TEXT EXCERPT:
+---+

Software is hard to create. (This isn’t news.)
All we want is two things: everything we have, and more. Is that too much to ask?
Stability and progress conflict: changes we make for progress threaten stability.
Test-driven development is a response to this: TDD is an evolutionary strategy to resolve the tension between progress and stability.
TDD works by starting with a stable base, and making moves that maintain stability in the face of change.
TDD is an evolutionary strategy to resolve the tension between progress and stability.
Evolving Needs
How can we cope with the need to evolve code?
One way is to try to anticipate all, or the most likely, or the most important set of future needs, and design a solution that can accommodate them. Then, in the future, when a need manifests, we expect implementation to be quicker than it otherwise would.
TDD regards that approach as risky:
- It’s hard to anticipate future needs accurately.
- If the new design is wrong, we have to pay both to rip out the wrong solution as well as create the right one.
- Even if we guess right, we’ve slowed down development and maintenance of current needs in favor of fuzzy future needs.
Instead, TDD uses an evolutionary approach: Build the system with a design that works for today’s needs, and evolve it to cover new needs as they emerge.
The Deep Rhythm of TDD
Red-Green-Refactor describes the rhythm of TDD. However, it tells “what” is happening, and not “why”.
TDD has a deeper rhythm, the “why” for the moves we make: expand-consolidate. Progress and stability. Tension and release. Breathe in, breathe out.
TDD is incremental and evolutionary — each expansion is a small step outside the current capabilities: one new test.

+---+

QUESTIONS:
1. Duplicate the text on test-driven development from "Software is hard" to "it otherwise would.".
2. According to the text on test-driven development, why does TDD consider it risky to design up front for anticipated future needs?
The data after this point is separate from the text on test-driven development.

DATA BLOCK:
+---+

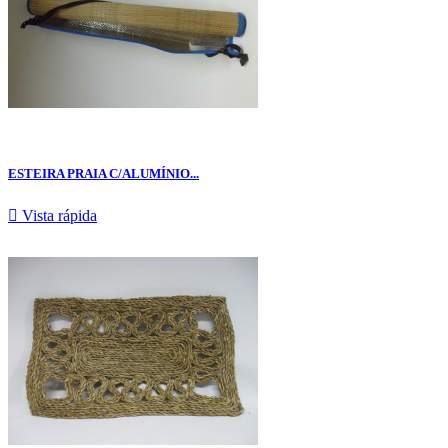
ESTEIRA PRAIA C/ALUMÍNIO...

Vista rápida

+---+

ANSWER SECTION:
1.
Software is hard to create. (This isn’t news.)
All we want is two things: everything we have, and more. Is that too much to ask?
Stability and progress conflict: changes we make for progress threaten stability.
Test-driven development is a response to this: TDD is an evolutionary strategy to resolve the tension between progress and stability.
TDD works by starting with a stable base, and making moves that maintain stability in the face of change.
TDD is an evolutionary strategy to resolve the tension between progress and stability.
Evolving Needs
How can we cope with the need to evolve code?
One way is to try to anticipate all, or the most likely, or the most important set of future needs, and design a solution that can accommodate them. Then, in the future, when a need manifests, we expect implementation to be quicker than it otherwise would.

2. Future needs are hard to anticipate accurately, and a wrong design means paying both to rip out the wrong solution and to build the right one. Even a correct guess slows development and maintenance of current needs in favor of fuzzy future ones.